According to Front and Centered and their Black Lives Matter Statement, “(COVID-19) has ravaged our communities in a way that largely mirrors the existing inequities and structural racism inherent in our health care systems.” Demographic data provided by Snohomish County’s Health District shows that people who identify as Hispanic or Native Hawaiian/Pacific Islander have over 200 cases per 100,000 in population, and people who identify as African American have 157 cases per 100,000 in population. These numbers are compared to 85 cases per 100,000 for people who identify as Caucasian. Not only are our communities of color disproportionately experiencing negative health outcomes from this pandemic, they are also disproportionately targeted by our justice system. These disparities are a result of historic structural systemic inequities and it is time that we acknowledge these inequities and repair these cracks in our community’s foundation.
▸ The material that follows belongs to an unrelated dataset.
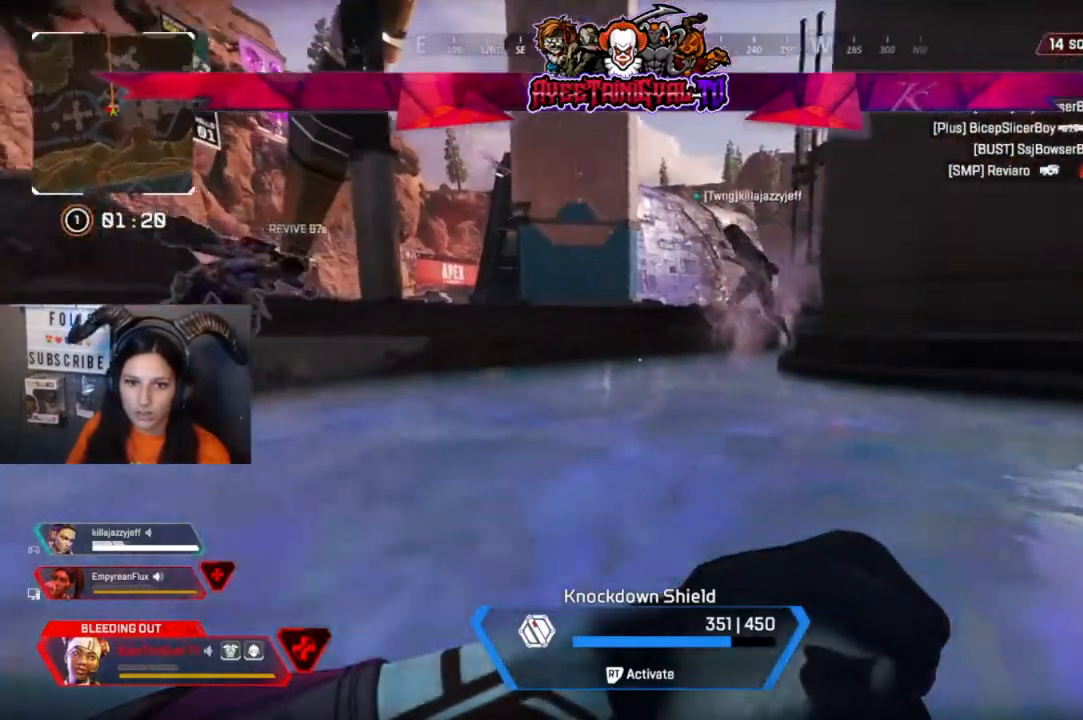
{"buttons": [], "left_stick": "up-right", "right_stick": "center", "events": [[33, "right_stick", "center"]]}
Voting in favor of this Resolution was one of my first steps in my role as a council member to address systemic inequities and historic structural racism in our county. I have also asked council member Jared Mead as the Law and Justice Committee chairman to consider a Community Review Board as a subcommittee of the Regional Law and Justice Commission under RCW 72.09.300. I plan to host an online forum to hear directly from community members and officers. I will be meeting with community advocates to hear more about their experiences and am forming a Community Advisory Committee to recommend next steps. I will also be reaching out to law enforcement and welcome their involvement.

Additionally, I am committed to elevating the voices of our communities of color, and I support the Snohomish County NAACP’s request to adopt the following:

• Create a community oversight and an accountability task force that reviews complaints of excessive force or misconduct by law enforcement;

• Install dash and body cams and require their use;

• Release and investigate community complaints about law enforcement; and

• Provide training that addresses how to recognize and manage systemic discrimination, biases, and to deescalate situations.

It is time to take responsibility and change our policies, acknowledge the need to improve and make positive change that is embedded in the leadership of impacted frontline communities and responsible officers who are ready to have tough conversations.

Megan Dunn represents District 2 on the Snohomish County Council.